Striking an equilibrium between the pay and personality needs
can ensure a relevant retention system in the organisation.
But what are the factors that lead to women talent deciding
to withdraw from corporate life?
The thought process does not merely end with the women
alone. Some of the traditionally established social conditioning
is the major drawback the system confronts. Despite that,
the larger paradigms that guide women against having a corporate
career is the inability to create an equilibrium where life
space is an equal sum of home space and work space. If work
space is higher than the home space it is always regarded
by the women as a compromise rather than commitment, thereby,
leading to total withdrawal from the workfront. The fact that
the women have not tried to take a hard look at the totality
of the organisation and the personal life accordingly customise
their approach to work.
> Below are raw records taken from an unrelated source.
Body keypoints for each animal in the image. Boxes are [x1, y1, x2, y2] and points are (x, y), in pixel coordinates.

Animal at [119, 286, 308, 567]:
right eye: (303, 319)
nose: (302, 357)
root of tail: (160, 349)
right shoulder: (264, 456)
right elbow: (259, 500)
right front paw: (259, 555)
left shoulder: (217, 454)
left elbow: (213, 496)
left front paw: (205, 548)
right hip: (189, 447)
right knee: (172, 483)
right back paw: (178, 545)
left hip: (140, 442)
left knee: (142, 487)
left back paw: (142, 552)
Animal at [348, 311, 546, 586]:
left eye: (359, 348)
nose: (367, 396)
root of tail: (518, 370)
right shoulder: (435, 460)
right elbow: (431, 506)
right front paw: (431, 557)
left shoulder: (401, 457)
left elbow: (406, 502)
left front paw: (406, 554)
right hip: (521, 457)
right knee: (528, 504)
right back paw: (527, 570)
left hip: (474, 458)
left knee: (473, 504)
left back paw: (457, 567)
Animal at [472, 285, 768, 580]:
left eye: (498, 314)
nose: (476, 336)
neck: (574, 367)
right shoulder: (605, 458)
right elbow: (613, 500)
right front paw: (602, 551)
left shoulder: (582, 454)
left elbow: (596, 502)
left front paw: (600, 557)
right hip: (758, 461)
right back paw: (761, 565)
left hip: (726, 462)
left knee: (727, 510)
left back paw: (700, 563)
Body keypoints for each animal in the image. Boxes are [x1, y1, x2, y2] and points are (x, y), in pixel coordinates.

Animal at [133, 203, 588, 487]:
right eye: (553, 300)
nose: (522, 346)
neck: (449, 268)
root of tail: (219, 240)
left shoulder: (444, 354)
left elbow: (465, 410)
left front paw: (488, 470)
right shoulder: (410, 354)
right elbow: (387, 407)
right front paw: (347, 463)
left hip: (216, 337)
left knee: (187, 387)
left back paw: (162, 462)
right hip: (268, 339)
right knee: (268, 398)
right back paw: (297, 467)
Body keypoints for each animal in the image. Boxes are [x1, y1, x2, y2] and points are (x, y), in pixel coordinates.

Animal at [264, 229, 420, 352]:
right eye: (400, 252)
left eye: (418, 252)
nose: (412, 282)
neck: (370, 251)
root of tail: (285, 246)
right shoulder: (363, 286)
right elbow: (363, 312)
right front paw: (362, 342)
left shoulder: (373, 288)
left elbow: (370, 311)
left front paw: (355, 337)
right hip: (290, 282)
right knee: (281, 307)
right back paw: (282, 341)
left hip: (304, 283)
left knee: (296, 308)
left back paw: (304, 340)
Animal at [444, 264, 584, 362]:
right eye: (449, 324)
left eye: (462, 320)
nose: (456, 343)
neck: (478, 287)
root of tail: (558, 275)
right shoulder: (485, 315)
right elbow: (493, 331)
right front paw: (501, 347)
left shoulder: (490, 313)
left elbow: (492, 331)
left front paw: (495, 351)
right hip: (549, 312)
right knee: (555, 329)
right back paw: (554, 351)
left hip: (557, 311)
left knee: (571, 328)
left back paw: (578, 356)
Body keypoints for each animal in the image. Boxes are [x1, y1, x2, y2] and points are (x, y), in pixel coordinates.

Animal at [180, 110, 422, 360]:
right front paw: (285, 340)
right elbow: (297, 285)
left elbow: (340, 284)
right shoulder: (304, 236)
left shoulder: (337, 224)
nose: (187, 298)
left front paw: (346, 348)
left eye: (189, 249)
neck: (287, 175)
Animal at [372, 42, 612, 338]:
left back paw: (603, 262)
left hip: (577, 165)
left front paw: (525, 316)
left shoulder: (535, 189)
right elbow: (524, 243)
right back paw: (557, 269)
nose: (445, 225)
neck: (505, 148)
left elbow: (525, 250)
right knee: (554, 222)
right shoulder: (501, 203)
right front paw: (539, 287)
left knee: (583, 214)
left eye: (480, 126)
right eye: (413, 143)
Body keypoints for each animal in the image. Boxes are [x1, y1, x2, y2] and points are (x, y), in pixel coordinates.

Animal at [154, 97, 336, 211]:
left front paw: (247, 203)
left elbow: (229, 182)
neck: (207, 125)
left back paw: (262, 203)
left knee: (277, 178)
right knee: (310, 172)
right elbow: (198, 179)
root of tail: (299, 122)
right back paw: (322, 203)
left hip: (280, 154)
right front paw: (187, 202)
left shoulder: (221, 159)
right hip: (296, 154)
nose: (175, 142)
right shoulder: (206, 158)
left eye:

They should nurture a self-driven
thinking that walking out of a job and hopping in after a
timespan at a not-so-desired role is a fresh beginning and
not belittling of expectations and self ego.
What are the motivation models that you suggest to retain
women professionals?
The corporate work profile should create an atmosphere
that communicates adequate flexibility for the women in straddling
the two worlds. Work has to be clearly evaluated on target
centric objectives. It should not fall into the trap of bureaucratic
time schedules and rigidly defined rules of attendance. This
implies: make work a co-relation to the goals rather than
a slight proportion to the time and office schedules.